When I read this week that accountancy giant KPMG plans to become one of the first major UK firms to set a target for the number of senior staff from working-class backgrounds, I almost fell off my chair.
Not because I think this is a revolutionary act, or that KPMG is some evil-doer capitalist seeing the error of its ways, but simply because they used the term working class. The group wants 29% of its partners and directors to come from a working-class background by 2030, which it defines as having parents with “routine and manual” jobs, such as drivers and cleaners.
Now, this is astonishing to me as a British sociologist and a working-class academic who is engaged in a constant daily battle to have it acknowledged that the British class system is not only insidious, embedded and very much alive and well in Britain today, but that the very terms themselves, working class and the class system, must be used.
Let me explain why. I have been on working-class watch for about twelve years, I’m a working-class sociologist, and so I have skin in this particular game. Over the past 20 years, I have noticed that use of the term ‘the class system’ has been unpopular in mainstream political and media discourse. It started in the Tony Blair years, when John Prescott, a working-class politician, was used by Blair and [one of his cabinet ministers] Peter Mandelson to connect with the great unwashed and announced that we were all middle class now.
Blairism was responsible for the erasure of class politics from the Labour Party and from wider politics in general. So much so that today’s Labour politicians, and the leaders of large trade unions, have immense problems with even uttering the words “working class.’ People like Labour leader Keir Starmer will use the term “working people” or sometimes “hard-working people,” but never the working class – and I honestly think the well-remunerated columnists on the country’s foremost left-ish newspaper, The Guardian, must have it written in their contracts, “thou shalt not say ‘working class’.”
And, yet, here we are this week and KPMG, an Anglo-Dutch multinational that has 227,000 employees in 147 countries, is proud to use the term. No wonder its announcement was front page news in The Times!
The firm’s chair, Bina Mehta – who said she comes from a working-class background – announced that she was a “passionate believer that greater diversity improves business performance” and added: “Diversity brings fresh thinking and different perspectives to decision-making, which in turn delivers better outcomes for our clients.”
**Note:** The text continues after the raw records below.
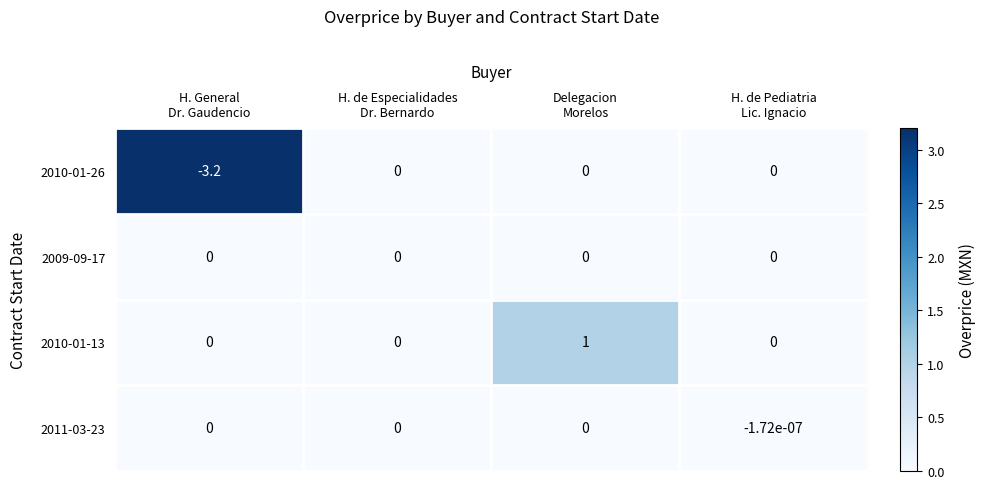

What is the greatest value displayed?

1.0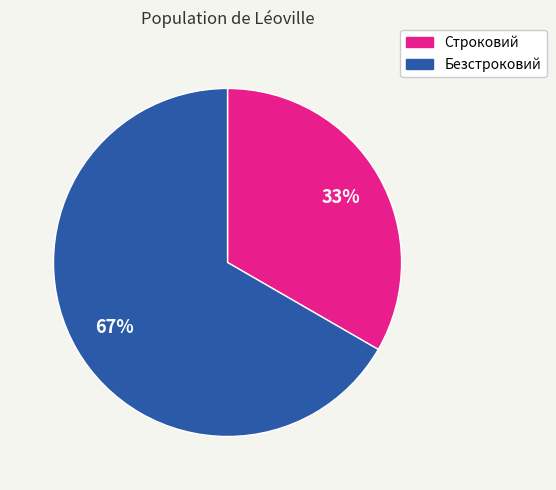

Is there any slice that represents more than half of the pie?

Yes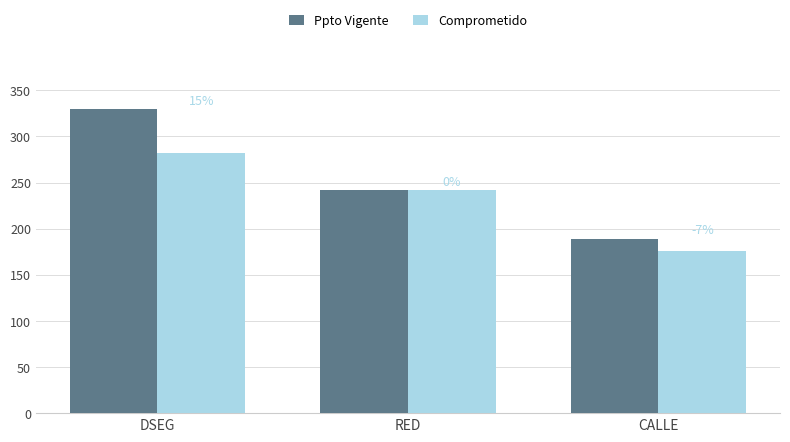

What is the label of the 3rd bar from the left?

CALLE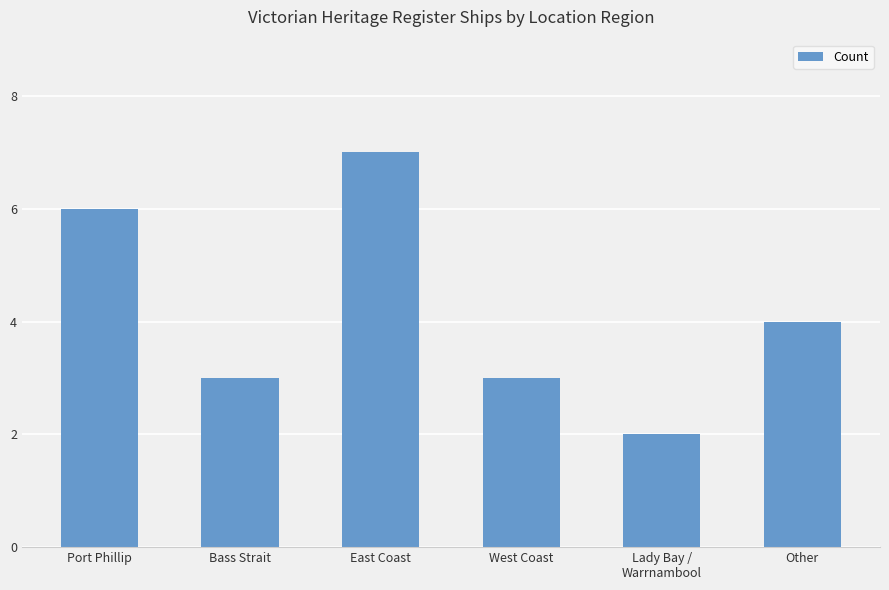

What is the greatest value displayed?

7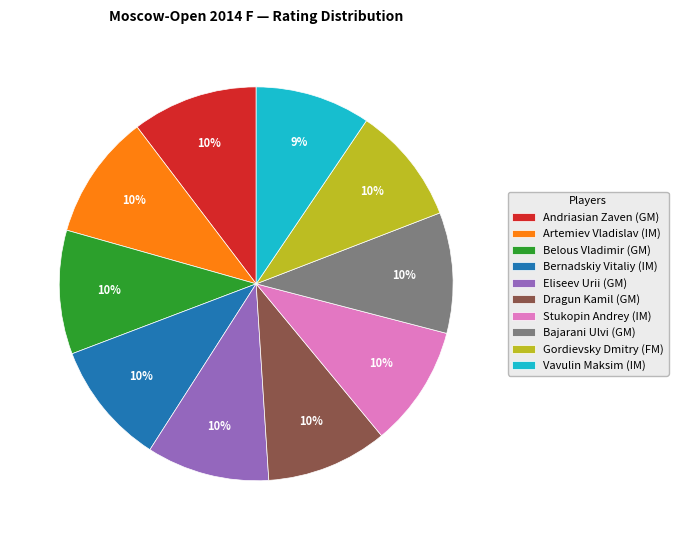

Is there any slice that represents more than half of the pie?

No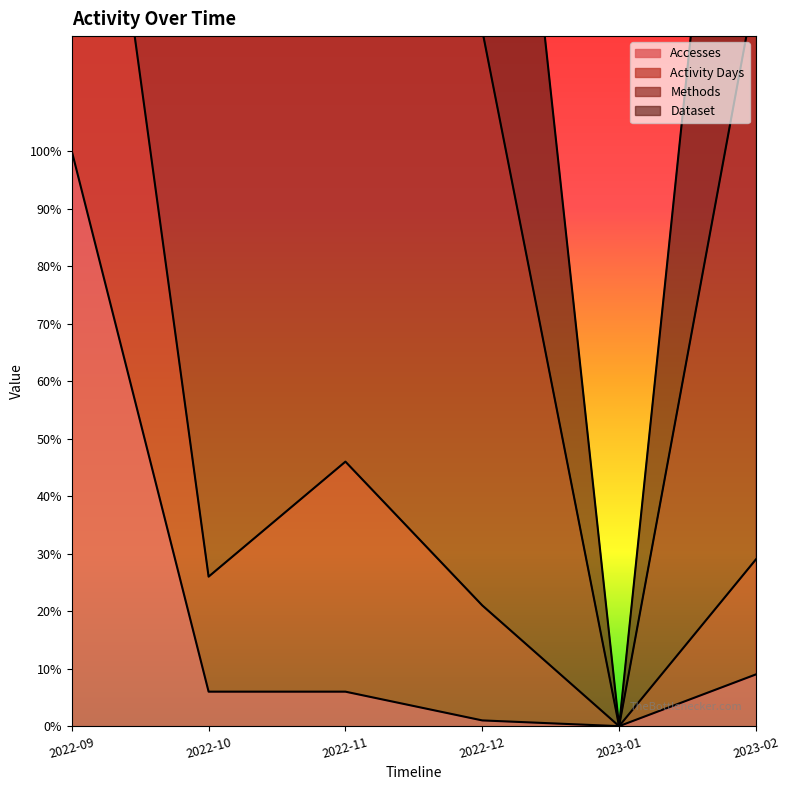

True or false: Activity Days and Accesses intersect in this chart.

False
I would never have thought that I would possibly agree with and approve of a decision made by such arch global capitalists, and yet I do. I think Mehta is absolutely right that lack of diversity in any industry or organisation means it becomes very quickly out of touch, self referential and irrelevant. Look at British politics or the British media as perfect examples of that – the British establishment, whether they are left or right, liberal or conservative, are uniformly middle class, mostly coming from private schools and elite universities like Oxford or Cambridge.
Sam Friedman and Daniel Laurison, colleagues of mine when I worked at the London School of Economics, wrote a book in 2019 entitled, The Class Ceiling – Why it pays to be privileged. Their research showed almost all of those occupying senior positions in law, business, academia, politics and the media were from middle- or upper-class backgrounds, and that the British class system is in better shape than it ever has been.
Social mobility has effectively stopped in this country – it is more important what your parents do for a living, and where you went to university, than any actual skill or talent you possess.
The news that an organisation like KPMG are not only acknowledging that the class system exists, and working-class people also exist, and are disadvantaged within it, is a great first step – and they are adopting policies to actually counter that disadvantage.
This is truly remarkable and let’s hope that other organisations and institutions that are traditionally closed middle-class spaces, and who do the work of gaslighting the working class into believing the class system does not exist and that the working class’s perceived lack of achievement is their own fault, may also have a change of heart.
It’s time they accepted that the British class system and the middle classes’ own unearned and undeserved advantages are squeezing out innovation, interesting culture, media that people want to engage with, and politics that matter.
KPMG’s move is to be applauded, but I do hope they find a way to make sure that their scheme is not undermined in the way initiatives like this often are. I can just see conniving British middle-class people combing through their family trees to find some dock worker or coal miner among their ancestors, or perhaps dropping a few Hs and adopting a working-class accent – they really are the world’s experts at gaming the system to their own advantage.